Single by Lil Baby

from the album Harder Than Ever
- Released: May 8, 2018
- Recorded: 2018
- Length: 2:53
- Label: 4PF; Wolfpack; Quality Control; Motown; Capitol;
- Songwriters: Dominique Jones; Joshua Luellen;
- Producers: Southside; Max Lord;

Lil Baby singles chronology
| "Sold Out Dates" (2018) | "Southside" (2018) | "Gossip" (2018) |

Music video
- "Southside" on YouTube

= Southside (Lil Baby song) =

Single by Lil Baby

"Southside" is a song by American rapper Lil Baby. It was released by 4 Pockets Full, Wolfpack Music Group, Quality Control Music, Motown and Capitol Records on May 8, 2018 as the first single from Lil Baby's debut album Harder Than Ever (2018).
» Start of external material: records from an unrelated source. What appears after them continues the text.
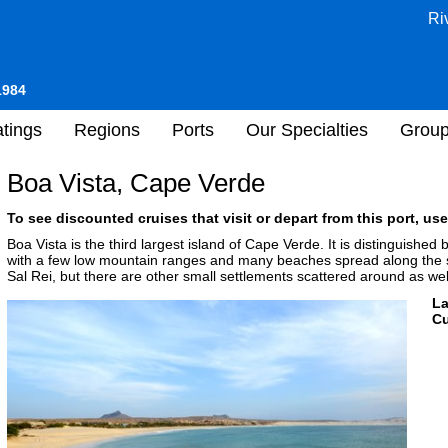
Ri
1984
tings
Regions
Ports
Our Specialties
Grou
Boa Vista, Cape Verde
To see discounted cruises that visit or depart from this port, use
Boa Vista is the third largest island of Cape Verde. It is distinguishe
with a few low mountain ranges and many beaches spread along the sho
Sal Rei, but there are other small settlements scattered around as wel
L
Cu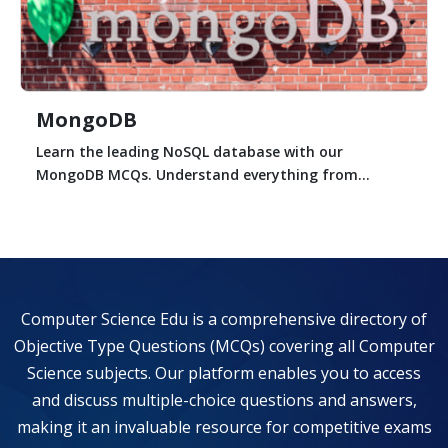
MongoDB
Learn the leading NoSQL database with our
MongoDB MCQs. Understand everything from...
Computer Science Edu is a comprehensive directory of
Objective Type Questions (MCQs) covering all Computer
Science subjects. Our platform enables you to access
and discuss multiple-choice questions and answers,
making it an invaluable resource for competitive exams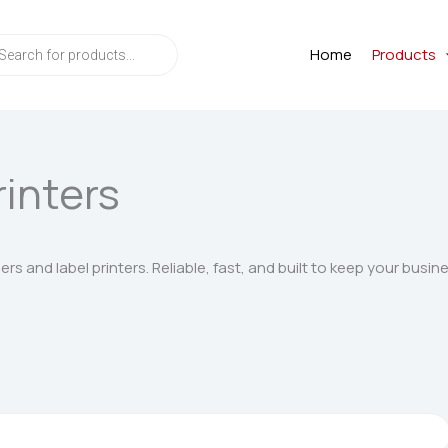
ts
Home
Products
rinters
s and label printers. Reliable, fast, and built to keep your busin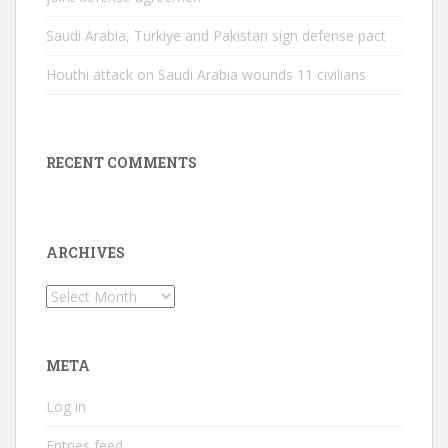
Saudi Arabia, Türkiye and Pakistan sign defense pact
Houthi attack on Saudi Arabia wounds 11 civilians
RECENT COMMENTS
ARCHIVES
Archives
META
Log in
Entries feed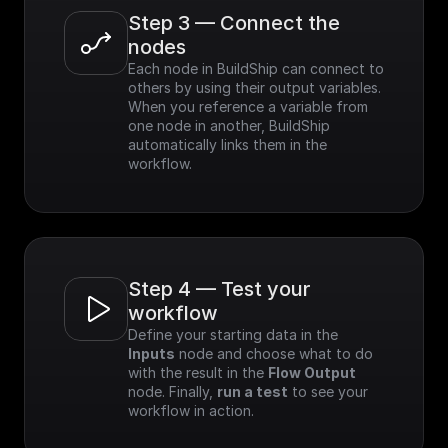
Step 3 — Connect the 
nodes
Each node in BuildShip can connect to 
others by using their output variables. 
When you reference a variable from 
one node in another, BuildShip 
automatically links them in the 
workflow.
Step 4 — Test your 
workflow
Define your starting data in the 
Inputs
 node and choose what to do 
with the result in the 
Flow Output
node. Finally, 
run a test
 to see your 
workflow in action.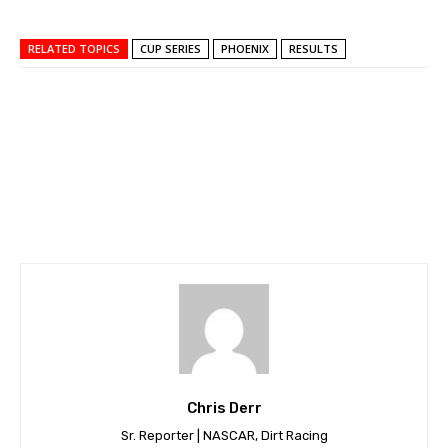
RELATED TOPICS
CUP SERIES
PHOENIX
RESULTS
Chris Derr
Sr. Reporter | NASCAR, Dirt Racing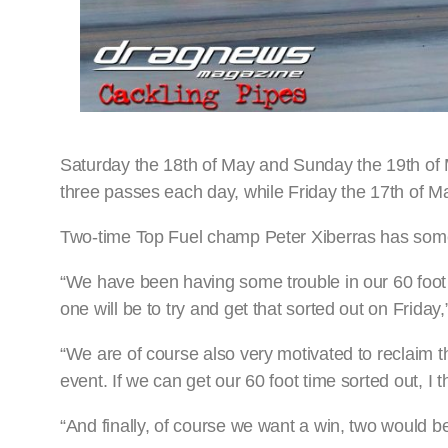
Saturday the 18th of May and Sunday the 19th of 
three passes each day, while Friday the 17th of May
Two-time Top Fuel champ Peter Xiberras has some 
“We have been having some trouble in our 60 foot 
one will be to try and get that sorted out on Friday
“We are of course also very motivated to reclaim t
event. If we can get our 60 foot time sorted out, I
“And finally, of course we want a win, two would b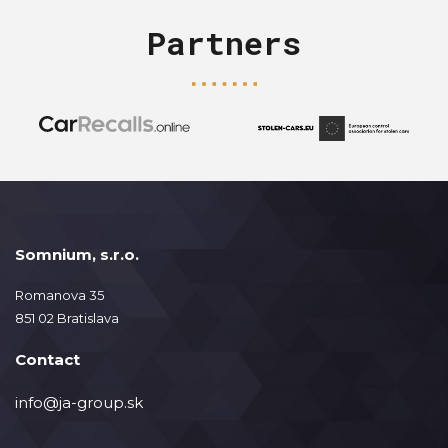
Partners
Somnium, s.r.o.
Romanova 35
851 02 Bratislava
Contact
info@ja-group.sk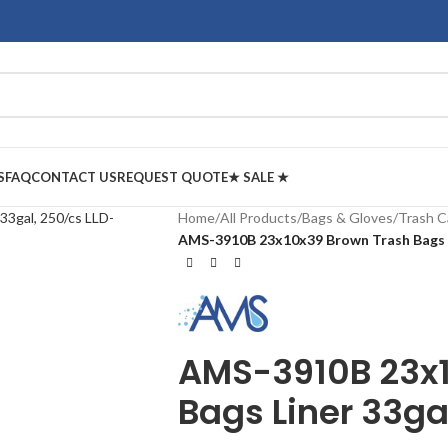
S
FAQ
CONTACT US
REQUEST QUOTE
★ SALE ★
Home
/
All Products
/
Bags & Gloves
/
Trash C
AMS-3910B 23x10x39 Brown Trash Bags L
AMS-3910B 23x1
Bags Liner 33ga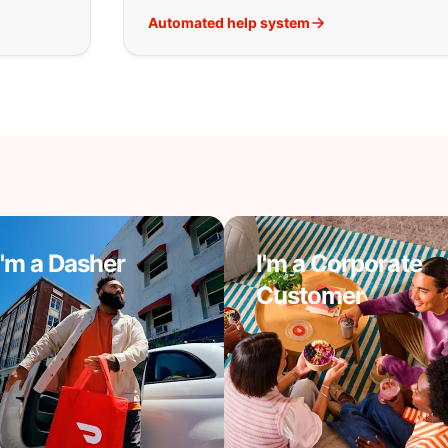
Automated help system
I'm a Dasher
I'm a Corporate
Customer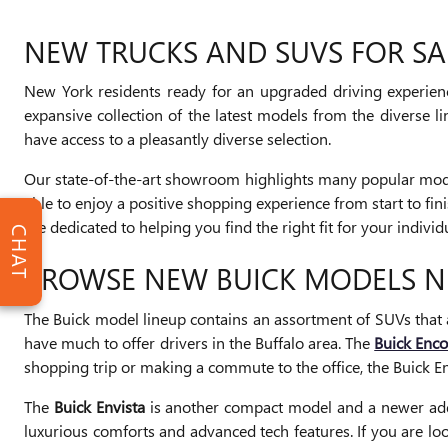
NEW TRUCKS AND SUVS FOR SA
New York residents ready for an upgraded driving experience
expansive collection of the latest models from the diverse 
have access to a pleasantly diverse selection.
Our state-of-the-art showroom highlights many popular model
able to enjoy a positive shopping experience from start to fi
are dedicated to helping you find the right fit for your individ
CHAT
BROWSE NEW BUICK MODELS 
The Buick model lineup contains an assortment of SUVs that 
have much to offer drivers in the Buffalo area. The
Buick Enc
shopping trip or making a commute to the office, the Buick En
The
Buick Envista
is another compact model and a newer additi
luxurious comforts and advanced tech features. If you are lo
It was produced by Southside and Max Lord.

==Composition==
The song features "street-oriented bars" from Lil Baby, who pays homage to his Atlanta neighborhood and raps about "everything from swag, Crips, and his Draco".

==Music video==
The music video was released on May 8, 2018, and was directed by Edgar Esteves. Filmed in Lil Baby's neighborhood, he "gathers everyone for this video" where they are shown dancing and flashing money on a "sunny spring day".

==Charts==

| Chart (2018) | Peak position |
|---|---|
| US Billboard Hot 100 | 79 |
| US Hot R&B/Hip-Hop Songs (Billboard) | 39 |

==Certifications==

| Region | Certification | Certified units/sales |
| United States (RIAA) | Gold | 500,000^{‡} |
^{‡} Sales+streaming figures based on certification alone.